If you think he's attempting to masturbate or something, it's definitely cause for alarm. Six years is much too young to be thinking about sex and could mean that someone has molested him or something. But if he's just being gross, tell him to stop.
zeppelin
2008-06-24 11:28:37 UTC
Have you check for pinworms it may sound gross but is a common thing. Some children that eat dirt, play outside, put there fingers in there mouth or scratch there tail in. May have pinworms. check out more info at Web Md http://www.webmd.com/a-to-z-guides/pinworms-topic-overview. Hope this helps good luck!
Star Gazer
2008-06-24 11:14:10 UTC
First have a doctor check him out for any violations if you know what I mean, then check for an infection.
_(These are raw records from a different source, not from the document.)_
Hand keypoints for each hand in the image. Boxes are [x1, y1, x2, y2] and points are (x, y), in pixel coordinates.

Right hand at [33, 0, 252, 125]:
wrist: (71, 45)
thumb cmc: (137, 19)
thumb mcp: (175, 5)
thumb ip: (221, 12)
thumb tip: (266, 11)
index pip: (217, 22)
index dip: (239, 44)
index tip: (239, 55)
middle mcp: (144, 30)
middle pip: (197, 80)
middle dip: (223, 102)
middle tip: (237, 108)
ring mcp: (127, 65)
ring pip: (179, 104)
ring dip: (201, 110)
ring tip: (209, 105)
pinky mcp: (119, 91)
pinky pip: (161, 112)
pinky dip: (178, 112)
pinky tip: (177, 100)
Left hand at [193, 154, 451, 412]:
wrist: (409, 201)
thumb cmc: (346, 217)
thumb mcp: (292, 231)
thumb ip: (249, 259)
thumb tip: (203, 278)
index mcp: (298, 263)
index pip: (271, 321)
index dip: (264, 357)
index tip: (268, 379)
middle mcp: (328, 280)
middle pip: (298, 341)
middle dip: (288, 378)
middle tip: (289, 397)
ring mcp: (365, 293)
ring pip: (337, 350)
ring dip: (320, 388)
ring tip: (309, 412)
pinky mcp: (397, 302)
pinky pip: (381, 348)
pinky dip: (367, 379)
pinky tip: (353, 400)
My son touches the front thing so I guess that's close enough. He probably went to wipe and got a little on himself and is now intrigued by what that is. When another kid sees him do it they will go "eeew" That will embarrass him and he won't do it again. It sucks but he will outgrow it.
Daisyhill
2008-06-24 11:27:23 UTC
TTC baby is SO WRONG....many children masturbate in a way...it is not wrong and not always a sign od abuse many do it for comfort...I suggest that every time you see him doing this habit that you make a loud noise....clap your hands and shout "NO!" ...then carry on about your business...dont make a fuss...just be very clear when he does it.
anonymous
2008-06-24 11:13:30 UTC
Wow I've never heard such a thing! I don't even have any advice for you other than to ask him why he's doing it to see if there's a problem down there.